Figure 3.

Mice escape more rapidly (mean latency ± SEM) from the SAM apparatus / SAM social interactions with familiarity, which is enhanced by anxiolytic treatments, and inhibited by anxiogenic treatments. A) Mice injected icv with neuropeptide S (NPS, dashed line with circles) escape significantly faster from the SAM open field (OF) alone (in the absence of social interaction) than aCSF treated controls (solid line/triangles) on the initial trial (#) and during trials on days 3 and 4 (*).
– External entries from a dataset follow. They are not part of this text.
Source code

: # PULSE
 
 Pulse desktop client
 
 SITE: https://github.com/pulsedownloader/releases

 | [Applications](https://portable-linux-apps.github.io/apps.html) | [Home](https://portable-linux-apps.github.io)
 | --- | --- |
B) Mice given access to exercise (running wheel, dashed line/circles) exhibit reduced latency to escape from social aggression on the initial (*) and 3^rd trials (#) of SAM social interaction compared to animals that received aggression in the absence of the opportunity for voluntary exercise (solid line/triangles). C) Escaping mice injected ip with the anxiogenic α₂-adrenoreceptor antagonist yohimbine on day 3 of SAM social interaction, but continued to escape (See Fig. 3A), did so significantly more slowly (*) on day 3 than mice injected with vehicle. D) Non-escaping submissive mice injected ip with the anxiolytic CRF₁ receptor antagonist antalarmin that began escaping (See Fig. 3B) on day 3 did so significantly more rapidly in initial escape (*) than the initial escape (day 1) of escaping animals injected with vehicle, but more slowly than vehicle controls escaped on day 3.